Kepala Bidang Pariwisata Dinas Pemuda Olahraga Kebudayaan dan Pariwisata (Dinporabudpar) Banyumas Deskart Sotyo Jatmiko mengatakan, ciu dengan kadar ethanol 40 persen dari desa tersebut bisa menghasilkan 30 ribu liter ethanol tiap bulannya. Jika sudah menjadi ethanol, Djatmiko mengaku pasarnya cukup luas. “Ethanol dengan kadar 70 persen, biasa dipakai di rumah sakit atau laboratorium sebagai desinfektan,” katanya.

Sedangkan kadar 99,5 persen bisa dijadikan untuk campuran bensin. Termasuk dunia industri yang juga biasa menggunakan bahan baku ethanol sebagai bahan pelarut dan bahan baku lainnya.

Untuk merubah ciu menjadi bahan energi alternatif lainnya dibutuhkan peran serta pemerintah setempat. “Mereka bisa menyuplai dan mencukupi kebutuhan alkohol di 11 rumah sakit yang ada di Banyumas,” ujarnya.

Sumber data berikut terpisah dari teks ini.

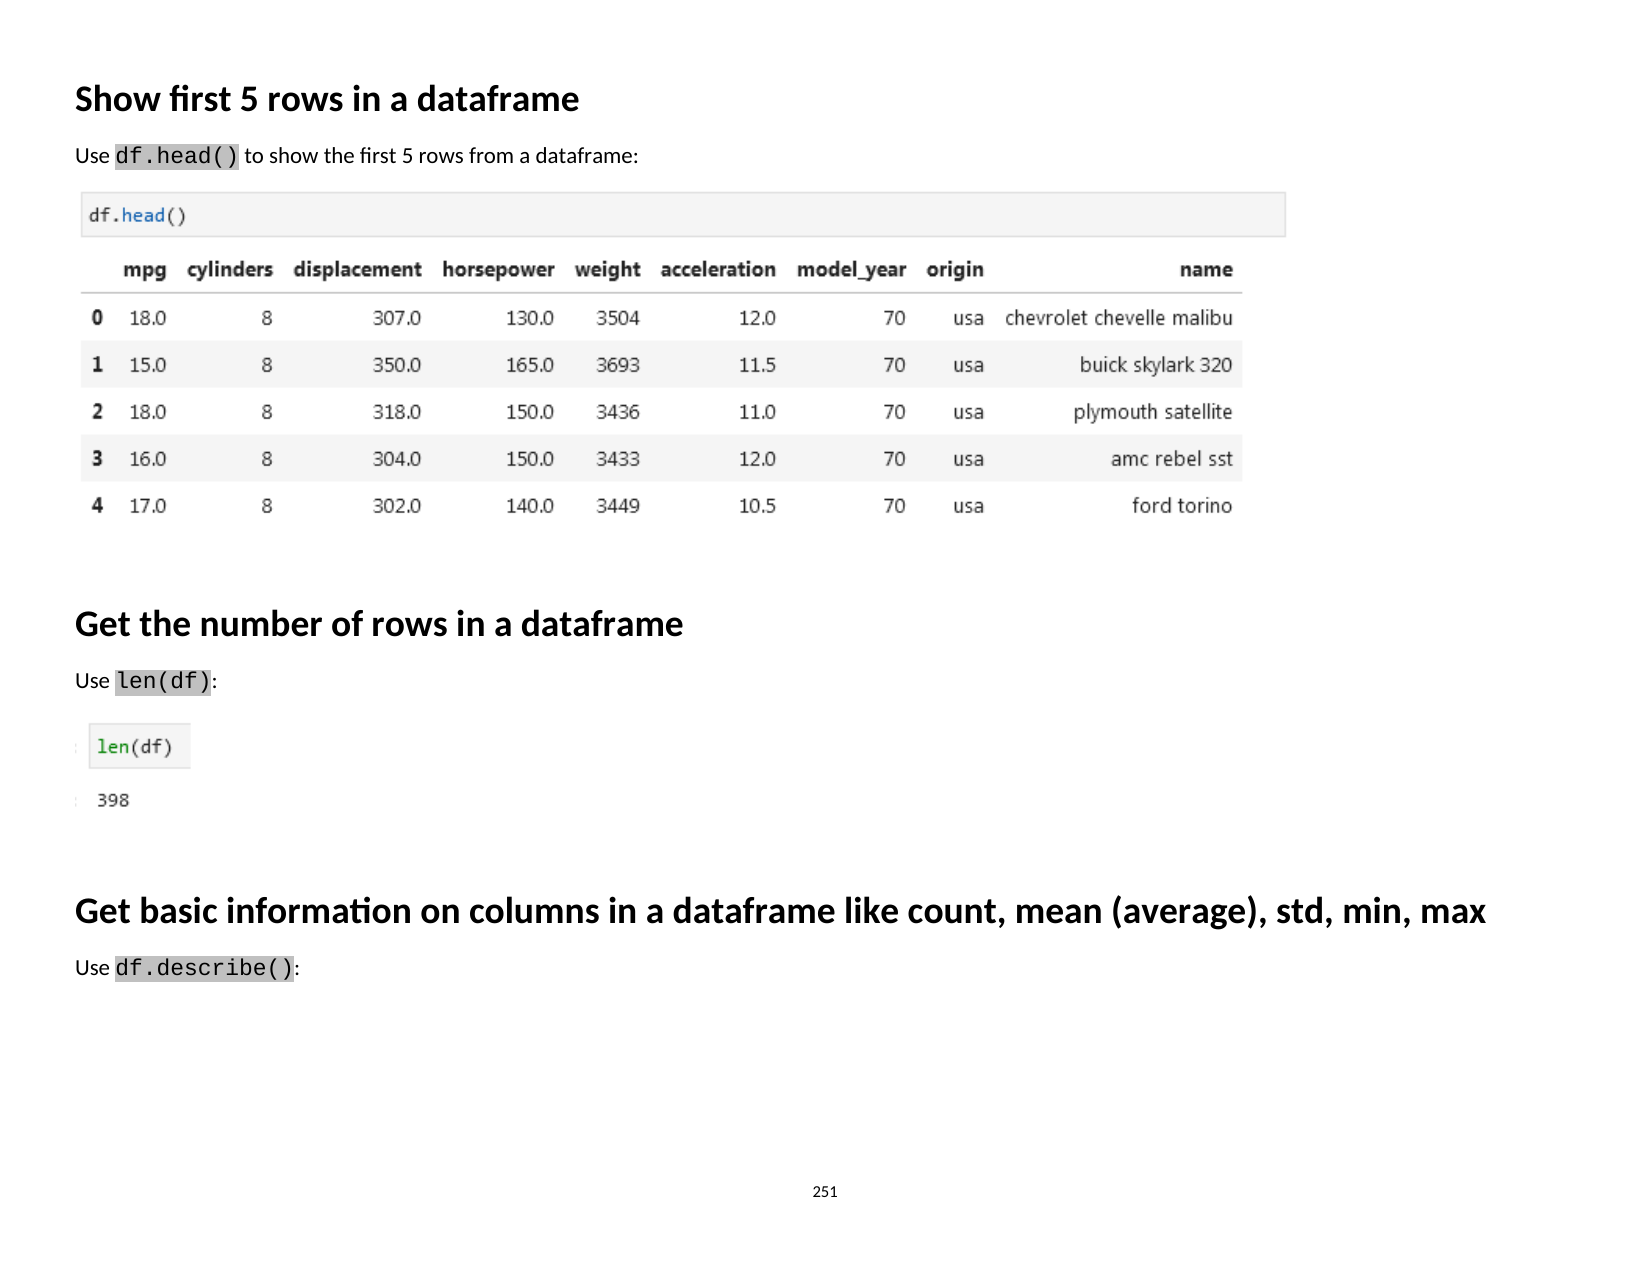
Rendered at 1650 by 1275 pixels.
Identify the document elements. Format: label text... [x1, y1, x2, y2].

Djatmiko mengatakan pihaknya sedang mengupayakan disediakannya teknologi terapan yang lebih murah. Menurutnya, selama ini peralatan yang digunakan masih sangat sederhana. “Biaya produksi berkisar Rp 6-7 ribu. Kalau teknologinya sudah ada mungkin bisa lebih murah,” kata dia menambahkan.